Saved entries
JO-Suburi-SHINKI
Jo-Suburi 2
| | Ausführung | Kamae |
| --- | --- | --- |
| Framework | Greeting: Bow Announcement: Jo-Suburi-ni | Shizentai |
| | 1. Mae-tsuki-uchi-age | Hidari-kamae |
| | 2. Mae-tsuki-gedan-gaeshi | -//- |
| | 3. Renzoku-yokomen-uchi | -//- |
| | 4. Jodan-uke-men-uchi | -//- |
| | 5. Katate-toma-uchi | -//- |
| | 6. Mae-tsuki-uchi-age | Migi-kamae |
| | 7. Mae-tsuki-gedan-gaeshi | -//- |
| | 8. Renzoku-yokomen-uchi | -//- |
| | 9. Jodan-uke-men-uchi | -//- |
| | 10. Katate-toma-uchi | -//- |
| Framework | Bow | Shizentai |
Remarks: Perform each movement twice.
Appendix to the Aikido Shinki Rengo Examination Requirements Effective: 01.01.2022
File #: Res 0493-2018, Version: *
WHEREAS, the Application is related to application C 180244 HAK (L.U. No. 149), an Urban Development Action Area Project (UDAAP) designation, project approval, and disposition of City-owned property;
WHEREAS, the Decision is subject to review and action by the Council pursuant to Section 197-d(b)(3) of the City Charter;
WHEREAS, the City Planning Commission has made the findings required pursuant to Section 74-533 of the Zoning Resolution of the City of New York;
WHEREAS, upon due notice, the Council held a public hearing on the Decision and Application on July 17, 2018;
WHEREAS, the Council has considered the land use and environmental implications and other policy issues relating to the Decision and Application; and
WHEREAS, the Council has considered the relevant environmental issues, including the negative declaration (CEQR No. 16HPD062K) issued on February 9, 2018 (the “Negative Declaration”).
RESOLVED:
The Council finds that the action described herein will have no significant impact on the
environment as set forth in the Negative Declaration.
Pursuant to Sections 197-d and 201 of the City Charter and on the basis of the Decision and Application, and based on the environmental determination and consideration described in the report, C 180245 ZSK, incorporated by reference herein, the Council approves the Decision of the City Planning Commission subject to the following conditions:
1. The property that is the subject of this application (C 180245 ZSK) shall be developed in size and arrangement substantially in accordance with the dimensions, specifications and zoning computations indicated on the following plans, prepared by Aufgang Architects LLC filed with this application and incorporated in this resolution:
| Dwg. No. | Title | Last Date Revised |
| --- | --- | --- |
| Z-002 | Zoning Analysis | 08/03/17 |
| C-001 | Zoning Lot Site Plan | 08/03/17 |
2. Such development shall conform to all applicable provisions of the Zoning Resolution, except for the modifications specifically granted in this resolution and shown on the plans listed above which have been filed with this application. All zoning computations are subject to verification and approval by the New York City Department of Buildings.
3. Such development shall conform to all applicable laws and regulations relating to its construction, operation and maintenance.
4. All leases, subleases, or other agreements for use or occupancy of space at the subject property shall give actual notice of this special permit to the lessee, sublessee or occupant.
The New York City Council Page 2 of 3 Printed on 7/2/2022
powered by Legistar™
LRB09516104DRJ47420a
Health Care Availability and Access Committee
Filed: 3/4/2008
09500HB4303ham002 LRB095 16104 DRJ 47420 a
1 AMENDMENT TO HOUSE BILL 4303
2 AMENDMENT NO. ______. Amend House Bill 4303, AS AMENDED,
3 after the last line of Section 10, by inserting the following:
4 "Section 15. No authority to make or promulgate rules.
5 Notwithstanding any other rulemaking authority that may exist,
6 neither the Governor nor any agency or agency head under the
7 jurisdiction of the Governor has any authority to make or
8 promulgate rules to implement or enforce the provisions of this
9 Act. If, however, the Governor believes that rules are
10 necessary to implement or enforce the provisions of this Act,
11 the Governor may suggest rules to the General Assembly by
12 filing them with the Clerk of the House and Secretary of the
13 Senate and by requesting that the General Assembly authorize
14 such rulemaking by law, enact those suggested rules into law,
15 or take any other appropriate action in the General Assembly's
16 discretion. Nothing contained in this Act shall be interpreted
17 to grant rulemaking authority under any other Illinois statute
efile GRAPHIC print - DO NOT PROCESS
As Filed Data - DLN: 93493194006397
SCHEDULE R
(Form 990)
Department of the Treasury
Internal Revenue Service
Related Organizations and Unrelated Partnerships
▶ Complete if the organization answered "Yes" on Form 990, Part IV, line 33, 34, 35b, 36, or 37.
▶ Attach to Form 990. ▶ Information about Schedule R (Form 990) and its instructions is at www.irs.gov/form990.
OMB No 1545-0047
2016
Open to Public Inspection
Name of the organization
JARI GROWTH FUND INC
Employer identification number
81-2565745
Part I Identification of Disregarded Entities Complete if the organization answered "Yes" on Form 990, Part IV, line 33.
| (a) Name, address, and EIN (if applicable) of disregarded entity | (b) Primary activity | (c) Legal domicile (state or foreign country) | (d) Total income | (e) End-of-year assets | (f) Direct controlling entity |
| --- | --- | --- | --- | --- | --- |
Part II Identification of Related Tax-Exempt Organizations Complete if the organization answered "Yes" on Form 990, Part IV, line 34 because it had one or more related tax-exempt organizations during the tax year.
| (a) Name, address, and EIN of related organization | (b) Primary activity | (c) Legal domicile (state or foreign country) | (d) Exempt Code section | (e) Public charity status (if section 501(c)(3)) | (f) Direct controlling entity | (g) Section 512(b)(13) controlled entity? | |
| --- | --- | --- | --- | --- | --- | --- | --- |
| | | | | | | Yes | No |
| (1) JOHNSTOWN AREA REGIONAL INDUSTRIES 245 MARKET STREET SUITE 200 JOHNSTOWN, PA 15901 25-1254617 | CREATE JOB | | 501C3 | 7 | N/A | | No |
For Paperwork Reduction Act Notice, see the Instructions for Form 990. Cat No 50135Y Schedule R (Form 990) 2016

▶ _TASK GOAL_: The response must consist of all the data, reproduced without alteration.

▶ _COMPLETED EXERCISE_:
JO-Suburi-SHINKI
Jo-Suburi 2
| | Ausführung | Kamae |
| --- | --- | --- |
| Framework | Greeting: Bow Announcement: Jo-Suburi-ni | Shizentai |
| | 1. Mae-tsuki-uchi-age | Hidari-kamae |
| | 2. Mae-tsuki-gedan-gaeshi | -//- |
| | 3. Renzoku-yokomen-uchi | -//- |
| | 4. Jodan-uke-men-uchi | -//- |
| | 5. Katate-toma-uchi | -//- |
| | 6. Mae-tsuki-uchi-age | Migi-kamae |
| | 7. Mae-tsuki-gedan-gaeshi | -//- |
| | 8. Renzoku-yokomen-uchi | -//- |
| | 9. Jodan-uke-men-uchi | -//- |
| | 10. Katate-toma-uchi | -//- |
| Framework | Bow | Shizentai |
Remarks: Perform each movement twice.
Appendix to the Aikido Shinki Rengo Examination Requirements Effective: 01.01.2022
File #: Res 0493-2018, Version: *
WHEREAS, the Application is related to application C 180244 HAK (L.U. No. 149), an Urban Development Action Area Project (UDAAP) designation, project approval, and disposition of City-owned property;
WHEREAS, the Decision is subject to review and action by the Council pursuant to Section 197-d(b)(3) of the City Charter;
WHEREAS, the City Planning Commission has made the findings required pursuant to Section 74-533 of the Zoning Resolution of the City of New York;
WHEREAS, upon due notice, the Council held a public hearing on the Decision and Application on July 17, 2018;
WHEREAS, the Council has considered the land use and environmental implications and other policy issues relating to the Decision and Application; and
WHEREAS, the Council has considered the relevant environmental issues, including the negative declaration (CEQR No. 16HPD062K) issued on February 9, 2018 (the “Negative Declaration”).
RESOLVED:
The Council finds that the action described herein will have no significant impact on the
environment as set forth in the Negative Declaration.
Pursuant to Sections 197-d and 201 of the City Charter and on the basis of the Decision and Application, and based on the environmental determination and consideration described in the report, C 180245 ZSK, incorporated by reference herein, the Council approves the Decision of the City Planning Commission subject to the following conditions:
1. The property that is the subject of this application (C 180245 ZSK) shall be developed in size and arrangement substantially in accordance with the dimensions, specifications and zoning computations indicated on the following plans, prepared by Aufgang Architects LLC filed with this application and incorporated in this resolution:
| Dwg. No. | Title | Last Date Revised |
| --- | --- | --- |
| Z-002 | Zoning Analysis | 08/03/17 |
| C-001 | Zoning Lot Site Plan | 08/03/17 |
2. Such development shall conform to all applicable provisions of the Zoning Resolution, except for the modifications specifically granted in this resolution and shown on the plans listed above which have been filed with this application. All zoning computations are subject to verification and approval by the New York City Department of Buildings.
3. Such development shall conform to all applicable laws and regulations relating to its construction, operation and maintenance.
4. All leases, subleases, or other agreements for use or occupancy of space at the subject property shall give actual notice of this special permit to the lessee, sublessee or occupant.
The New York City Council Page 2 of 3 Printed on 7/2/2022
powered by Legistar™
LRB09516104DRJ47420a
Health Care Availability and Access Committee
Filed: 3/4/2008
09500HB4303ham002 LRB095 16104 DRJ 47420 a
1 AMENDMENT TO HOUSE BILL 4303
2 AMENDMENT NO. ______. Amend House Bill 4303, AS AMENDED,
3 after the last line of Section 10, by inserting the following:
4 "Section 15. No authority to make or promulgate rules.
5 Notwithstanding any other rulemaking authority that may exist,
6 neither the Governor nor any agency or agency head under the
7 jurisdiction of the Governor has any authority to make or
8 promulgate rules to implement or enforce the provisions of this
9 Act. If, however, the Governor believes that rules are
10 necessary to implement or enforce the provisions of this Act,
11 the Governor may suggest rules to the General Assembly by
12 filing them with the Clerk of the House and Secretary of the
13 Senate and by requesting that the General Assembly authorize
14 such rulemaking by law, enact those suggested rules into law,
15 or take any other appropriate action in the General Assembly's
16 discretion. Nothing contained in this Act shall be interpreted
17 to grant rulemaking authority under any other Illinois statute
efile GRAPHIC print - DO NOT PROCESS
As Filed Data - DLN: 93493194006397
SCHEDULE R
(Form 990)
Department of the Treasury
Internal Revenue Service
Related Organizations and Unrelated Partnerships
▶ Complete if the organization answered "Yes" on Form 990, Part IV, line 33, 34, 35b, 36, or 37.
▶ Attach to Form 990. ▶ Information about Schedule R (Form 990) and its instructions is at www.irs.gov/form990.
OMB No 1545-0047
2016
Open to Public Inspection
Name of the organization
JARI GROWTH FUND INC
Employer identification number
81-2565745
Part I Identification of Disregarded Entities Complete if the organization answered "Yes" on Form 990, Part IV, line 33.
| (a) Name, address, and EIN (if applicable) of disregarded entity | (b) Primary activity | (c) Legal domicile (state or foreign country) | (d) Total income | (e) End-of-year assets | (f) Direct controlling entity |
| --- | --- | --- | --- | --- | --- |
Part II Identification of Related Tax-Exempt Organizations Complete if the organization answered "Yes" on Form 990, Part IV, line 34 because it had one or more related tax-exempt organizations during the tax year.
| (a) Name, address, and EIN of related organization | (b) Primary activity | (c) Legal domicile (state or foreign country) | (d) Exempt Code section | (e) Public charity status (if section 501(c)(3)) | (f) Direct controlling entity | (g) Section 512(b)(13) controlled entity? | |
| --- | --- | --- | --- | --- | --- | --- | --- |
| | | | | | | Yes | No |
| (1) JOHNSTOWN AREA REGIONAL INDUSTRIES 245 MARKET STREET SUITE 200 JOHNSTOWN, PA 15901 25-1254617 | CREATE JOB | | 501C3 | 7 | N/A | | No |
For Paperwork Reduction Act Notice, see the Instructions for Form 990. Cat No 50135Y Schedule R (Form 990) 2016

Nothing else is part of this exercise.